Le regole sulla nostra pelle
Le regole sono regole, e dicono che i calciatori non discutono col pubblico. Nemmeno se ti chiami Sulley Muntari, e sei un calciatore ghanese a cui una parte (piccola) del pubblico di Cagliari sta dedicando coretti a imitare il verso della scimmia. Nemmeno se fra quelli c’è un bambino coi genitori a cui, per dare una lezione di garbo, regali la maglietta. E neanche se il pubblico va avanti, e l’arbitro ti richiama, e tu gli fai notare che dovrebbe sospendere la partita. Non puoi perché l’arbitro non la sospende, secondo le regole, perché i cori sono sparuti, e se insisti l’arbitro ti ammonisce.
E se ti scocci, e gridi questo è il mio colore, e abbandoni il campo, vieni espulso e squalificato per un turno. Le regole sono regole, sebbene il commissario Onu per i diritti umani abbia detto che Muntari è stato esemplare, e il Guardian abbia scritto che negli stadi italiani c’è qualche problema di razzismo. Le regole sono regole, persino in Italia, dove più sono sciocche e sorde e cieche e più trovano probabilità di applicazione.
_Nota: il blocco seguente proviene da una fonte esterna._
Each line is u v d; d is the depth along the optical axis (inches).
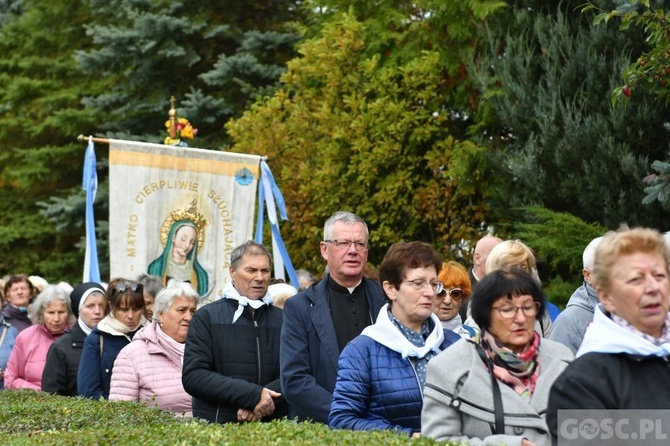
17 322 440.1
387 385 213.9
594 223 471.8
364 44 627.8
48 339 386.6
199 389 268.8
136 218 451.2
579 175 486.6
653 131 465.1
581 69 494.6
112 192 450.0
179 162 457.4
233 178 462.3
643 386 150.9
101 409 269.0
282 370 252.7
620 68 468.4
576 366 153.6
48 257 977.5
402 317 217.6
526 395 184.4
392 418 213.5
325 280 262.1
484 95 534.3
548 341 191.6
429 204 575.5
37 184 985.5
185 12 844.6
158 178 454.3
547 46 512.7
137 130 866.1
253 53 826.2
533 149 500.4
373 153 579.8
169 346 297.1
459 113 607.8
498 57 533.6
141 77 841.5
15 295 441.4
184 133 471.5
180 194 456.4
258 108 650.8
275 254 462.9
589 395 150.6
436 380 186.2
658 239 155.0
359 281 261.9
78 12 977.5
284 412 277.3
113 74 872.3
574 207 502.6
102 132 932.0
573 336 246.1
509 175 533.3
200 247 457.7
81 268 949.2
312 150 624.4
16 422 256.5
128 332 320.5
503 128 565.3
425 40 610.2
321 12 689.6
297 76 645.3
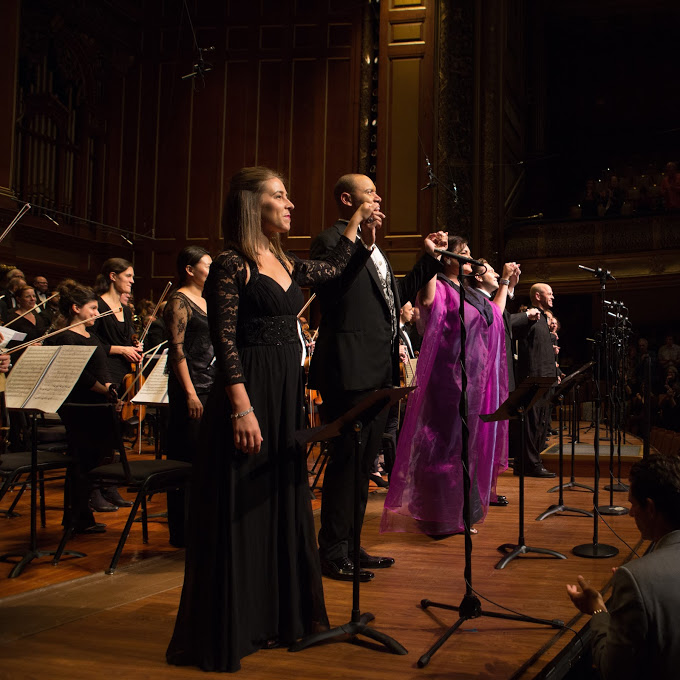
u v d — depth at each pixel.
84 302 4.31
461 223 11.56
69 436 3.62
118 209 13.02
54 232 11.92
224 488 2.14
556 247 12.58
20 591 2.91
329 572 3.02
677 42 16.45
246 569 2.15
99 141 12.89
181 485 3.49
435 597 2.74
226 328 2.16
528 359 6.05
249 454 2.18
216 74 12.85
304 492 2.31
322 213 12.21
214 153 12.78
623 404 8.63
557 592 2.81
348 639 2.30
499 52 11.98
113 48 12.95
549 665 2.11
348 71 12.35
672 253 12.02
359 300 3.01
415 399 3.83
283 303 2.26
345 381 2.96
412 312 6.10
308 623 2.29
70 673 2.03
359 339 3.00
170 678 2.00
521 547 3.39
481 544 3.63
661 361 11.77
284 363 2.27
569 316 14.42
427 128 11.69
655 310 13.57
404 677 2.02
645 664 1.70
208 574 2.11
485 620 2.50
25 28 11.47
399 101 11.83
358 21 12.34
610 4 16.05
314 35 12.52
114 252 12.87
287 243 12.27
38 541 3.85
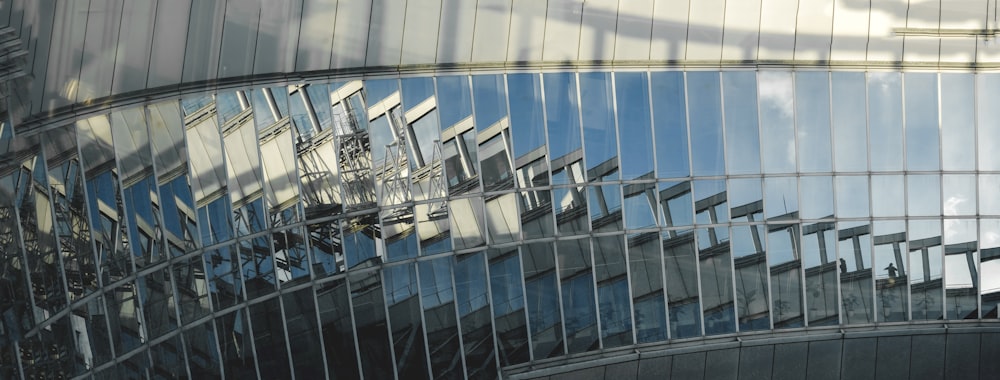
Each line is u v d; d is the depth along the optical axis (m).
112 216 20.52
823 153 31.58
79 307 19.44
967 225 32.47
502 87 28.39
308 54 25.02
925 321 32.56
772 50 30.55
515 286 29.12
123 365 20.70
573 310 29.81
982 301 32.66
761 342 31.36
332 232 26.12
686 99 30.23
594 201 29.81
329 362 26.03
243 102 24.00
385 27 25.98
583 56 28.88
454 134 27.86
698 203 30.77
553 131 29.08
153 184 21.67
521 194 28.97
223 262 23.58
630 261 30.33
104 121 20.45
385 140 26.81
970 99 32.00
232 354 23.77
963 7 30.67
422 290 27.80
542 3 27.78
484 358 28.77
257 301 24.47
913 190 32.16
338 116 25.98
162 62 21.39
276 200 24.83
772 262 31.56
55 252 18.80
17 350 17.41
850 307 32.16
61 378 18.69
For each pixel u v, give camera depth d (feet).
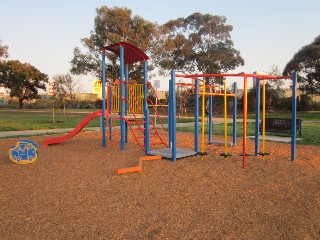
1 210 16.38
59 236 13.35
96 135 50.98
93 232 13.74
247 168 26.05
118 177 23.21
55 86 105.81
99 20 129.70
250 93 146.30
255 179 22.63
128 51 38.96
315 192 19.54
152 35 134.00
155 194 19.08
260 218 15.31
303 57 154.61
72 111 168.96
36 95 256.73
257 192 19.53
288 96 168.25
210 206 17.01
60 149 36.96
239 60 177.27
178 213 15.98
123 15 128.16
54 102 84.23
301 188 20.45
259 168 26.05
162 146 38.99
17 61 246.88
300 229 14.01
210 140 40.42
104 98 39.17
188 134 53.26
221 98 149.69
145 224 14.61
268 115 127.75
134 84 39.45
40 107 245.04
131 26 131.95
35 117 105.40
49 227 14.25
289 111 148.36
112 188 20.36
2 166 27.37
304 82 159.74
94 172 24.90
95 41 132.87
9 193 19.35
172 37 173.99
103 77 39.52
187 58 179.93
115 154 33.35
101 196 18.70
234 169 25.66
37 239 13.08
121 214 15.84
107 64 136.05
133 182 21.81
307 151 34.42
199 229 14.07
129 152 34.60
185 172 24.62
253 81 32.24
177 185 21.06
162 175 23.76
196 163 27.99
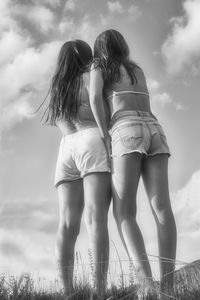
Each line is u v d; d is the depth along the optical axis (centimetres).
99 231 379
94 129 399
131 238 357
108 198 389
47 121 429
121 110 377
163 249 362
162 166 377
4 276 348
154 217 373
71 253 412
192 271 344
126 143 364
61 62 418
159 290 324
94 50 402
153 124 379
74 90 408
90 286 351
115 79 382
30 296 338
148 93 397
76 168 407
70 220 412
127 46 401
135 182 365
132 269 338
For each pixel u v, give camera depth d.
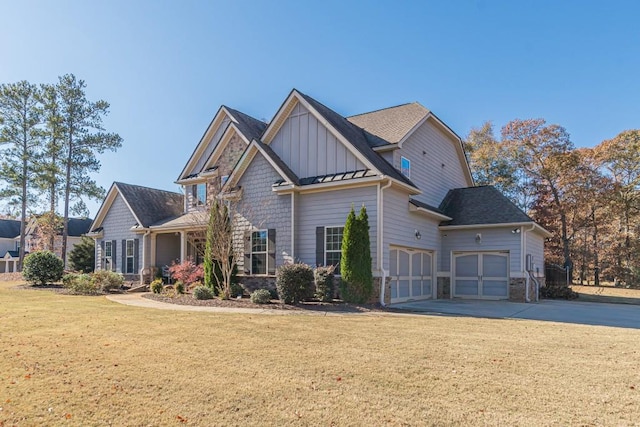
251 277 15.74
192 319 9.98
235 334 8.11
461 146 21.98
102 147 31.67
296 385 5.04
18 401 4.52
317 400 4.56
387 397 4.66
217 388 4.93
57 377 5.35
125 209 23.38
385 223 14.02
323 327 8.95
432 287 17.91
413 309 12.70
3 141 29.78
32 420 4.04
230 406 4.39
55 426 3.91
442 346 7.15
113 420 4.05
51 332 8.30
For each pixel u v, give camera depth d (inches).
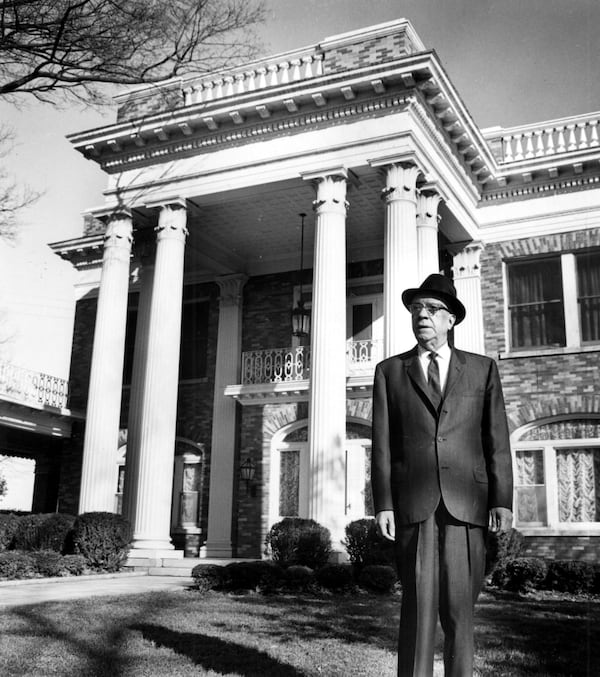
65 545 632.4
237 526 773.3
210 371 848.9
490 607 402.3
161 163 709.3
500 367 703.7
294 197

Lo sa l’allenatore di Muntari, Zdenek Zeman, che ha difeso il giocatore ma ha aggiunto che non ci si fa giustizia da sé. E lo sapeva meglio di tutti Rosa Parks, la donna di colore che nel 1955 si fece giustizia da sé, violò una regola e non cedette il posto sull’autobus a un bianco. E indignò l’America. E l’aiutò a cambiare.